Thursday, May 06, 2010

Aloha Hiroshima!

I had expected my visit to Hiroshima to leave me horrified, or at least disconcerted. It did not.

What I saw instead was a cheerful, touristy city with wide, neat roads; streetcars ambling past at a leisurely pace; a flower festival showcasing international dances - naked Latino's doing the salsa followed by overdressed Tibetan troupes swirling in their skirts and cap-ribbons; in the subway Japanese girls dressed as Hawaiian dancers swaying their grass skirts to music as the shoppers and tourists looked on...

Was this really the city where, 64 years, an American B-29 bomber, swooped down to drop the first nuclear bomb in history, killing more than 80,000 people? Was this the city that Radio Tokyo reported later as the place where "practically all living things, human and animal, were literally seared to death"?

Walking down the sunny avenues of Hiroshima it is really hard to believe that such a horror ever happened here. There is, of course, the iconic `A-Dome`, and a short walk away is the museum with its many models, photos, diagrams and displays. Then there are also mutilated trees and the handful of surviving Hibakusha (`explosion-affected-people) who sit under a nuclear umbrella and campaign relentlessly for total N-disarmament.

The museum did have its surprises though. I did not know, for instance, that about 20,000 Koreans died in the bombing (1 for every 4 Japanese!) - most of them were working in Hiroshima as forced labourers or conscripted soldiers. Another surprise was that the whole narrative of the exhibition was less emotional and more rational when it came to answering some critical questions:

Q- Why was the A-bomb dropped on Japan instead of Germany?

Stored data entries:
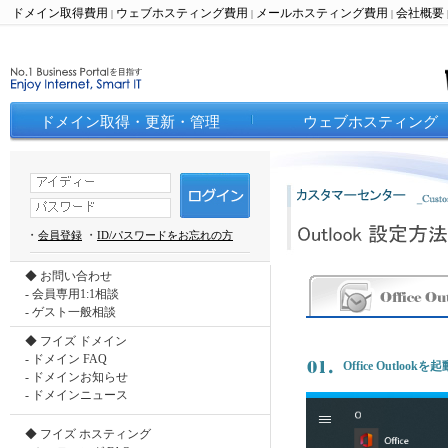
ドメイン取得費用
ウェブホスティング費用
メールホスティング費用
会社概要
|
|
|
ドメイン取得・更新・管理
ウェブホスティング
・
・
会員登録
ID/パスワードをお忘れの方
◆ お問い合わせ
-
会員専用1:1相談
-
ゲスト一般相談
◆ フイズ ドメイン
-
ドメイン FAQ
Office Outloo
-
ドメインお知らせ
-
ドメインニュース
◆ フイズ ホスティング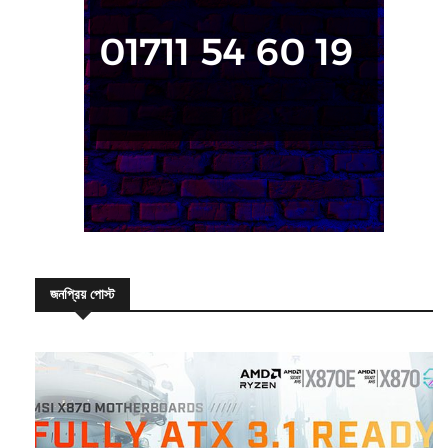
জনপ্রিয় পোস্ট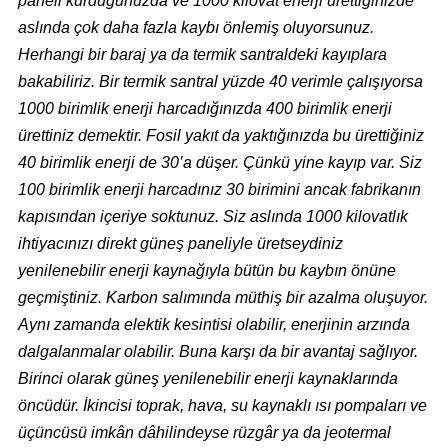
paneli kurduğunuzda ve 1000 kilovat enerji ürettiğinizde
aslında çok daha fazla kaybı önlemiş oluyorsunuz.
Herhangi bir baraj ya da termik santraldeki kayıplara
bakabiliriz. Bir termik santral yüzde 40 verimle çalışıyorsa
1000 birimlik enerji harcadığınızda 400 birimlik enerji
ürettiniz demektir. Fosil yakıt da yaktığınızda bu ürettiğiniz
40 birimlik enerji de 30’a düşer. Çünkü yine kayıp var. Siz
100 birimlik enerji harcadınız 30 birimini ancak fabrikanın
kapısından içeriye soktunuz. Siz aslında 1000 kilovatlık
ihtiyacınızı direkt güneş paneliyle üretseydiniz
yenilenebilir enerji kaynağıyla bütün bu kaybın önüne
geçmiştiniz. Karbon salımında müthiş bir azalma oluşuyor.
Aynı zamanda elektik kesintisi olabilir, enerjinin arzında
dalgalanmalar olabilir. Buna karşı da bir avantaj sağlıyor.
Birinci olarak güneş yenilenebilir enerji kaynaklarında
öncüdür. İkincisi toprak, hava, su kaynaklı ısı pompaları ve
üçüncüsü imkân dâhilindeyse rüzgâr ya da jeotermal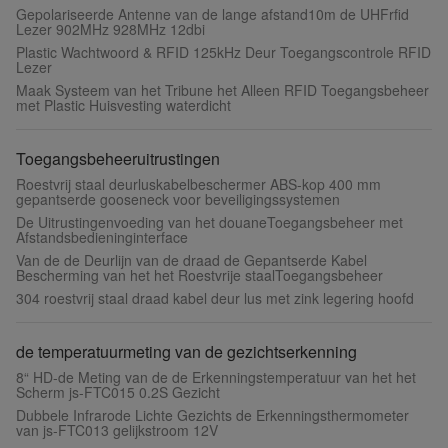
Gepolariseerde Antenne van de lange afstand10m de UHFrfid
Lezer 902MHz 928MHz 12dbi
Plastic Wachtwoord & RFID 125kHz Deur Toegangscontrole RFID
Lezer
Maak Systeem van het Tribune het Alleen RFID Toegangsbeheer
met Plastic Huisvesting waterdicht
Toegangsbeheeruitrustingen
Roestvrij staal deurluskabelbeschermer ABS-kop 400 mm
gepantserde gooseneck voor beveiligingssystemen
De Uitrustingenvoeding van het douaneToegangsbeheer met
Afstandsbedieninginterface
Van de de Deurlijn van de draad de Gepantserde Kabel
Bescherming van het het Roestvrije staalToegangsbeheer
304 roestvrij staal draad kabel deur lus met zink legering hoofd
de temperatuurmeting van de gezichtserkenning
8“ HD-de Meting van de de Erkenningstemperatuur van het het
Scherm js-FTC015 0.2S Gezicht
Dubbele Infrarode Lichte Gezichts de Erkenningsthermometer
van js-FTC013 gelijkstroom 12V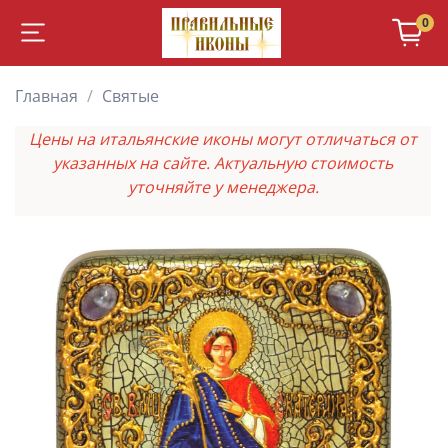
0
Главная
Святые
Цены на итальянские иконы могут отличаться от
указанных на сайте. Актуальную стоимость
уточняйте у менеджера.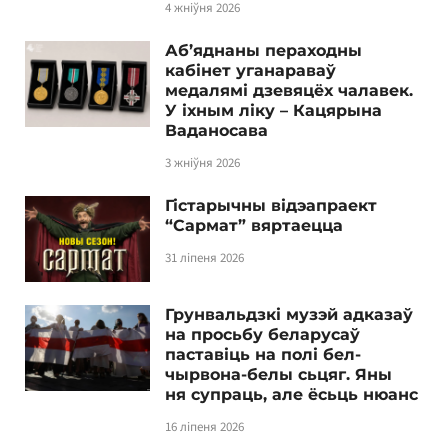
4 жніўня 2026
Аб’яднаны пераходны
кабінет уганараваў
медалямі дзевяцёх чалавек.
У іхным ліку – Кацярына
Ваданосава
3 жніўня 2026
Гістарычны відэапраект
“Сармат” вяртаецца
31 ліпеня 2026
Грунвальдзкі музэй адказаў
на просьбу беларусаў
паставіць на полі бел-
чырвона-белы сьцяг. Яны
ня супраць, але ёсьць нюанс
16 ліпеня 2026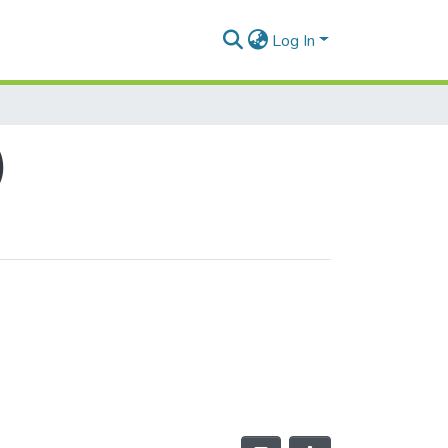
Log In
)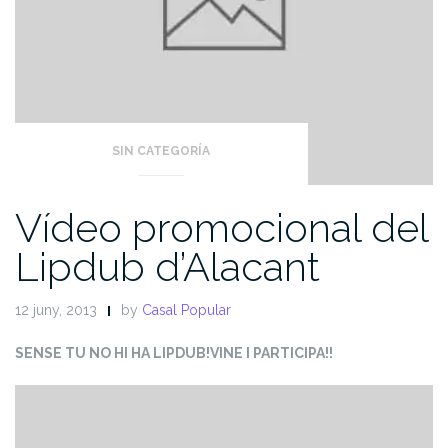
SIN CATEGORÍA
Vídeo promocional del
Lipdub d’Alacant
12 juny, 2013
by
Casal Popular
SENSE TU NO HI HA LIPDUB!
VINE I PARTICIPA!!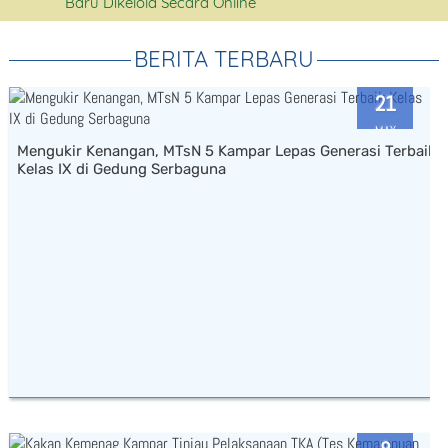
Baru Dikelola Secara Online
BERITA TERBARU
21
MAY
Mengukir Kenangan, MTsN 5 Kampar Lepas Generasi Terbaik
2026
Kelas IX di Gedung Serbaguna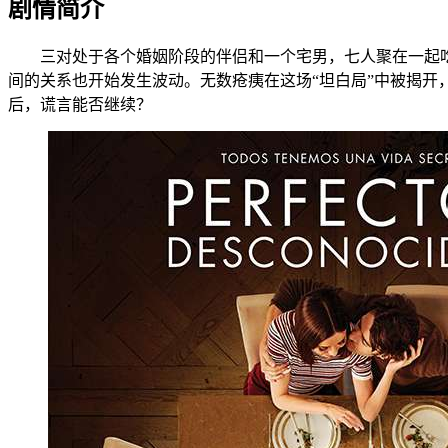
剧情简介
三对处于各个婚姻阶段的伴侣和一个宅男，七人聚在一起吃晚
间的关系也开始发生波动。无数疮痍在这场“坦白局”中被揭
后，谎言能否继续？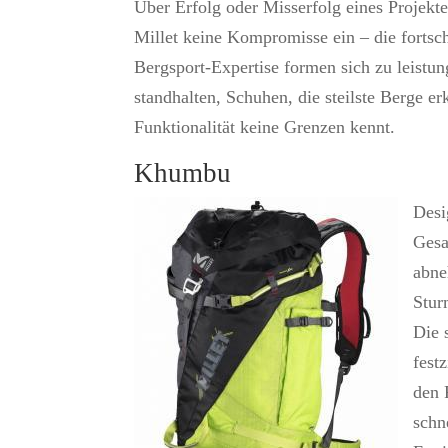
Über Erfolg oder Misserfolg eines Projekt
Millet keine Kompromisse ein – die fortsch
Bergsport-Expertise formen sich zu leistun
standhalten, Schuhen, die steilste Berge 
Funktionalität keine Grenzen kennt.
Khumbu
Desi
Gesa
abne
Stur
Die 
fest
den 
schn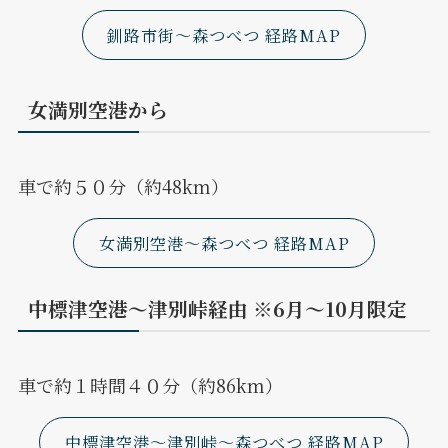
釧路市街～森つべつ 経路MAP
女満別空港から
車で約５０分（約48km）
女満別空港～森つべつ 経路MAP
中標津空港～津別峠経由 ※6月～10月限定
車で約１時間４０分（約86km）
中標津空港～津別峠～森つべつ 経路MAP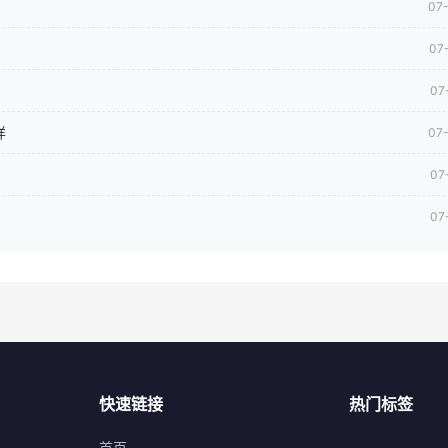
07
07
07
样
07
07
07
快速链接
热门标签
首页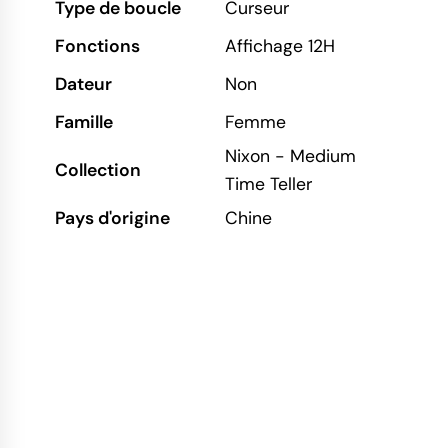
Type de boucle
Curseur
Fonctions
Affichage 12H
Dateur
Non
Famille
Femme
Nixon - Medium
Collection
Time Teller
Pays d'origine
Chine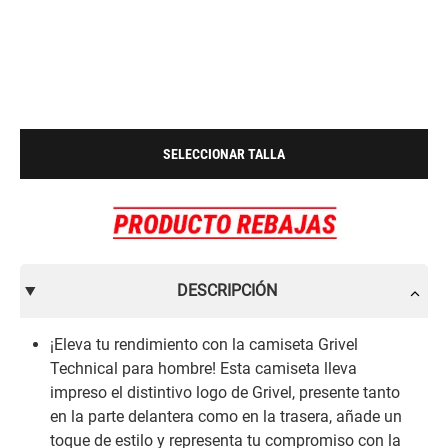
SELECCIONAR TALLA
DESCRIPCIÓN
¡Eleva tu rendimiento con la camiseta Grivel
Technical para hombre! Esta camiseta lleva
impreso el distintivo logo de Grivel, presente tanto
en la parte delantera como en la trasera, añade un
toque de estilo y representa tu compromiso con la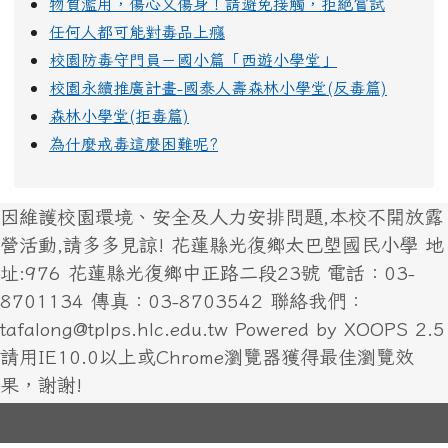
物質濫用，傷心又傷身！請避免接觸，拒絕嘗試
任何人都可能對毒品上癮
校園防毒守門員－國小篇「西遊小學堂」
校園永續推廣計畫-國泰人壽森林小學堂(反毒篇)
森林小學堂(拒毒篇)
為什麼戒毒這麼困難呢?
因維護校園環境、安全及人力安排問題,本校不開放露
營活動,請多多見諒! 花蓮縣光復鄉太巴塱國民小學 地
址:976 花蓮縣光復鄉中正路二段23號 電話：03-
8701134 傳真：03-8703542 聯絡我們：
tafalong@tplps.hlc.edu.tw Powered by XOOPS 2.5
請用IE10.0以上或Chrome瀏覽器獲得最佳瀏覽效
果，謝謝!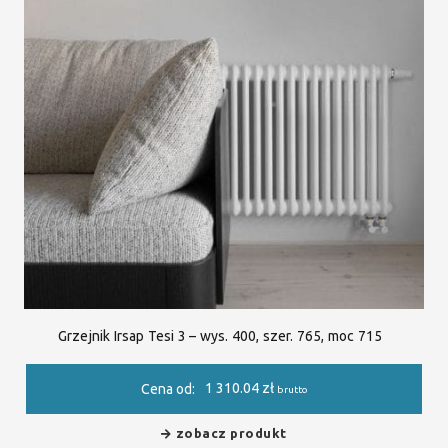
Grzejnik Irsap Tesi 3 – wys. 400, szer. 765, moc 715
1 310.04
zł
Cena od:
brutto
zobacz produkt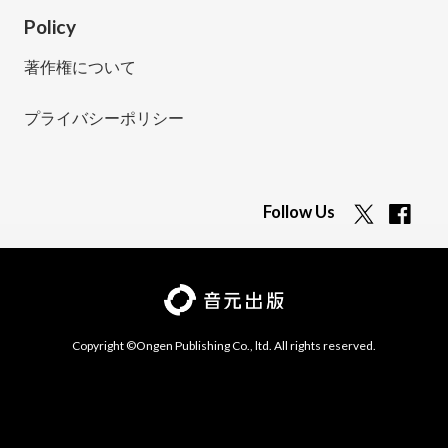
Policy
著作権について
プライバシーポリシー
Follow Us
Copyright ©Ongen Publishing Co., ltd. All rights reserved.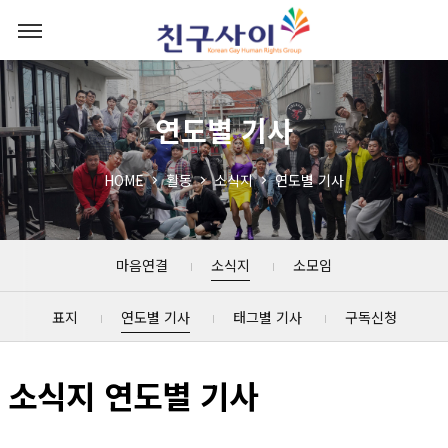
연도별 기사
HOME
활동
소식지
연도별 기사
마음연결
소식지
소모임
표지
연도별 기사
태그별 기사
구독신청
소식지 연도별 기사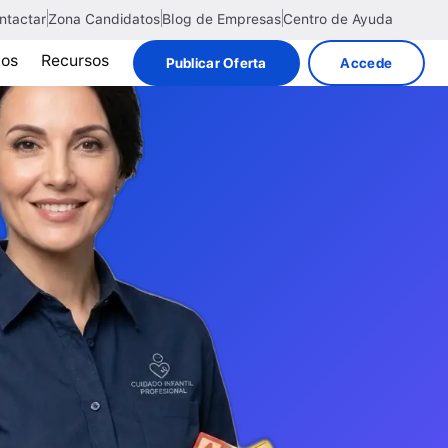
ntactar
Zona Candidatos
Blog de Empresas
Centro de Ayuda
tos
Recursos
Publicar Oferta
Accede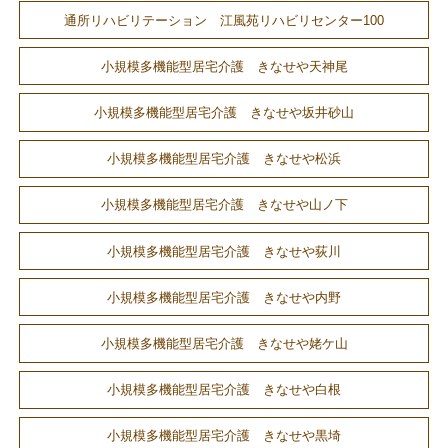
通所リハビリテーション 江風苑リハビリセンター100
小規模多機能型居宅介護 きなせや天神尾
小規模多機能型居宅介護 きなせや坂井砂山
小規模多機能型居宅介護 きなせや松浜
小規模多機能型居宅介護 きなせや山ノ下
小規模多機能型居宅介護 きなせや荻川
小規模多機能型居宅介護 きなせや内野
小規模多機能型居宅介護 きなせや姥ケ山
小規模多機能型居宅介護 きなせや白根
小規模多機能型居宅介護 きなせや黒埼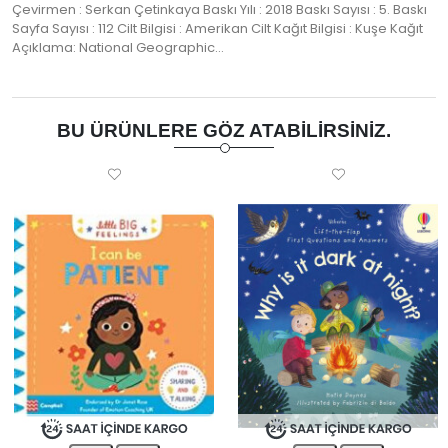
Çevirmen : Serkan Çetinkaya Baskı Yılı : 2018 Baskı Sayısı : 5. Baskı
Sayfa Sayısı : 112 Cilt Bilgisi : Amerikan Cilt Kağıt Bilgisi : Kuşe Kağıt
Açıklama: National Geographic…
BU ÜRÜNLERE GÖZ ATABILIRSINIZ.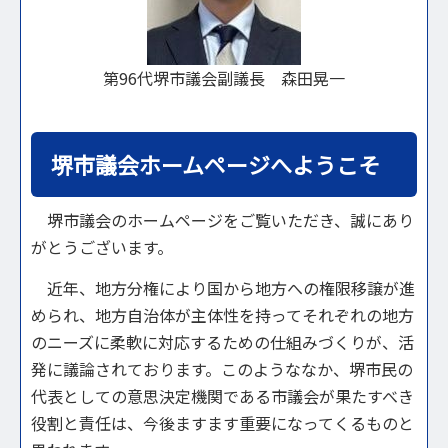
第96代堺市議会副議長 森田晃一
堺市議会ホームページへようこそ
堺市議会のホームページをご覧いただき、誠にあり
がとうございます。
近年、地方分権により国から地方への権限移譲が進
められ、地方自治体が主体性を持ってそれぞれの地方
のニーズに柔軟に対応するための仕組みづくりが、活
発に議論されております。このようななか、堺市民の
代表としての意思決定機関である市議会が果たすべき
役割と責任は、今後ますます重要になってくるものと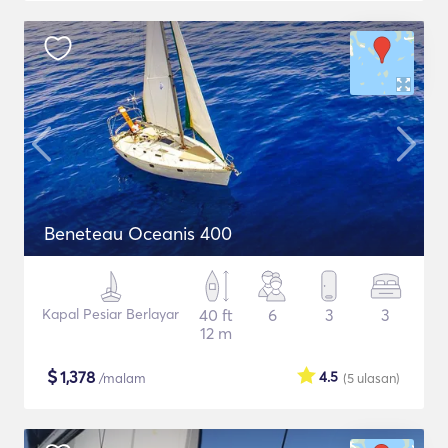
Beneteau Oceanis 400
Kapal Pesiar Berlayar
40 ft
6
3
3
12 m
$
1,378
4.5
/malam
(5
ulasan
)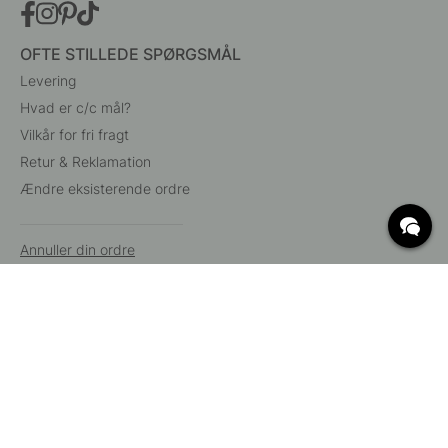
OFTE STILLEDE SPØRGSMÅL
Levering
Hvad er c/c mål?
Vilkår for fri fragt
Retur & Reklamation
Ændre eksisterende ordre
Annuller din ordre
Kundeservice
Beslag Online, Inre Kustvägen 32, 269 43 Båstad,
Sverige
© 2015 - 2026 Copyright BeslagOnline i Båstad AB. CVR-nummer:
12908865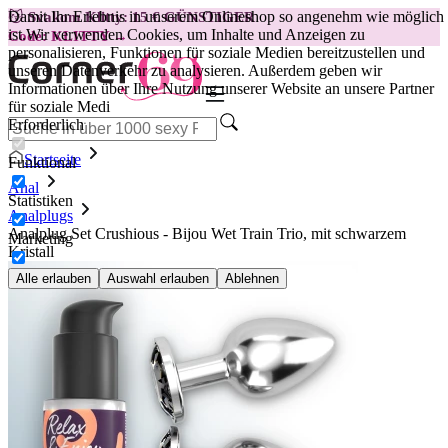
Damit Ihr Erlebnis in unserem Onlineshop so angenehm wie möglich
😽
Svakom Klitty: 15 € GÜNSTIGER
ist.
Wir verwenden Cookies, um Inhalte und Anzeigen zu
Code: KLITTY →
personalisieren, Funktionen für soziale Medien bereitzustellen und
unseren Datenverkehr zu analysieren. Außerdem geben wir
Informationen über Ihre Nutzung unserer Website an unsere Partner
für soziale Medi
Erforderlich
Startseite
Funktional
Anal
Statistiken
Analplugs
Analplug Set Crushious - Bijou Wet Train Trio, mit schwarzem
Marketing
Kristall
Alle erlauben
Auswahl erlauben
Ablehnen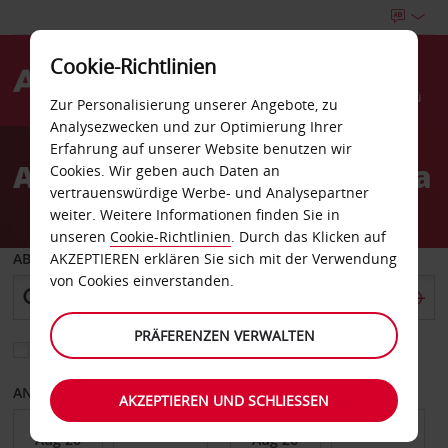
Cookie-Richtlinien
Menü
Zur Personalisierung unserer Angebote, zu
Analysezwecken und zur Optimierung Ihrer
Welcome
Erfahrung auf unserer Website benutzen wir
to
Autovermietung Barcelona
Cookies. Wir geben auch Daten an
Avis
vertrauenswürdige Werbe- und Analysepartner
weiter. Weitere Informationen finden Sie in
unseren
Cookie-Richtlinien
. Durch das Klicken auf
ABHOLEN VON
AKZEPTIEREN erklären Sie sich mit der Verwendung
von Cookies einverstanden.
PRÄFERENZEN VERWALTEN
Eine andere Rückgabestation auswählen
ANFANGSDATUM
ENDDATUM
AKZEPTIEREN UND SCHLIESSEN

**Questions**
A) In the Hiroshima travel post, why did the visit fail to leave the writer horrified? Answer in one to three sentences.
B) Write the next part of the Hiroshima travel post, picking up from its final line.

**Per-task outputs**
A) Instead of a disturbing place, the writer found a cheerful, touristy city with wide, neat roads and slow-moving streetcars. There was a flower festival with international dances, and in the subway Japanese girls dressed as Hawaiian dancers swayed to music while shoppers and tourists watched.

B)
A- The Allies knew that the Germans had a nuclear program and were wary of a scenario where an unexploded bomb could yield valuable secrets to the enemy. All available information suggested that the Japanese did not have the resources for such a program.

Q- Why was Hiroshima chosen?
A- Hiroshima had a large military-industrial complex; it was the HQ of the 5th Division of the Imperial Army, and it was believed to be one of the few cities that did not have allied POWs (actually it did - 260 allied POWs were killed).

Apparently, prior to 6 August 1945, the relentless fire-bombing of over 60 Japanese cities had not brought about an unconditional surrender - despite the loss of over 800,000 civilian lives. So the idea was to pick-out peripheral cities one by one and move towards the more critical ones (Kyoto, Osaka, Tokyo) until imperial Japan was forced to wave the white flag.

That is one way of explaining things. A more balse - and plausible - explanatiion was that so much money and resources had already been invested in the top-secret "Manhattan Project" that the US top-brass knew they would be hauled over the coals after the war, unless, of course, there was some dramatic output. So they sent out a Little Boy and a Fat Man to do the talking...

Whaterver the reasons for the bombings, in the ultimate reckoning the Hiroshima of today is neither a `City of Peace` nor a `living symbol of the follies of a nuclear war` is a showcase of pure pragmatism.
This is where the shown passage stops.